BRONNWEILER. Während andere ältere Chöre verstummt sind, singt der Kammerchor Reutlingen weiter. Hervorgegangen 1987 aus dem Chor der Pädagogischen Hochschule, hat er seinen Ehrgeiz und seine Entdeckerfreude beibehalten, obwohl die immer noch aktive Gründergeneration stimmlich teilweise an ihre Grenzen gerät. Für frischen Wind sorgt seit mittlerweile zehn Jahren Marcel Martínez Bonifacio, der die klugen Ideen des selbstbewussten Chors teilt und umsetzt.
Nachdem das Reutlinger Herbstkonzert (»Atem des Himmels«) im Vorjahr ausfallen musste, kam nun in der fast voll besetzten historischen Marienkirche Bronnweiler das Frühjahrsprojekt zur Ausführung: die »Historia di Jephte« von Giacomo Carissimi (1605 bis 1674), eines der frühesten Oratorien, basierend auf der biblischen Erzählung vom Heerführer Jephta, der aufgrund eines tragischen Deals mit Jahwe seine einzige Tochter opfern muss.

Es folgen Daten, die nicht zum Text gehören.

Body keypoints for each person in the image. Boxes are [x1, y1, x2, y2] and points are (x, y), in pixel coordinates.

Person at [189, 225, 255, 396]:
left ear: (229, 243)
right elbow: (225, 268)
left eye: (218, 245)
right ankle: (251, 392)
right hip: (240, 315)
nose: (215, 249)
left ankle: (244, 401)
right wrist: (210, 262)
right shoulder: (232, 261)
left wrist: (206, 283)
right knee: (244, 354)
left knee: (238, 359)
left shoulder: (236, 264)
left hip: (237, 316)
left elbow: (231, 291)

Vorangestellt und kurz erläutert werden musikhistorisch passende Werke: als Heranführung an die Musik von Renaissance und Frühbarock eine Toccata von Frescobaldi, von Marcel Martínez Bonifacio auf der großen Orgel der Kirche als festlich-freies Spiel der Gedanken gestaltet; danach ein zweichöriges Stabat Mater von Giovanni da Palestrina, in tiefer Zurückhaltung und schwingenden Rhythmen durch den zweigeteilten, 40-köpfigen Kammerchor im Chorraum vorgetragen.
Nach einer weiteren frühen Orgeltoccata, diesmal weich abgetönt, erklingt ein kurzes »Adoramus te« von Claudio Monteverdi als Reverenz an die Passionszeit und als Übergang zu »Jephte«, nunmehr vorn auf den Stufen und gut durchhörbar vorgetragen.
Die Schwierigkeit an Carissimis »Jephte« besteht nicht nur in der lateinischen Sprache, der Umsetzung der dramatischen Handlung und der Textausdeutung, sondern auch in der Besetzung mit gleich sechs Solisten. Diese stammen hier aus den Reihen des Chors – sie sind keine professionellen Sänger und stimmlich sehr verschieden, sodass verwöhnte Zuhörerohren (wie die Solisten selbst) in ungewohnter Weise gefordert sind.

Im Wechsel mit dem Chor schildern sie singend als Erzähler, als Jephte und dessen Tochter die Schlacht gegen die Ammoniter, die Jephte mit Hilfe Jahwes gewinnt, danach den Jubel der Sieger, und sie verkörpern das Wehklagen Jephtes über seinen verhängnisvollen Handel und das Leid der Tochter ob ihres bevorstehenden Todes.
Der Chorleiter stützt und belebt den Gesang durch sein stilsicheres wie freies Spiel auf der Truhenorgel. Überzeugend und klangschön gelingen die Frauenchöre, das Solistenquartett und der große sechsstimmige Schlusschor. Dieser verbindet den Schmerz von Vater und Tochter mit der Klage des damaligen und des heutigen Publikums in ergreifender Weise auf die vielfach wiederholten Worte »Weint, ihr Kinder Israels!«.
Danach wäre Jubel verfehlt; die Anwesenden danken den Ausführenden mit anerkennendem Beifall.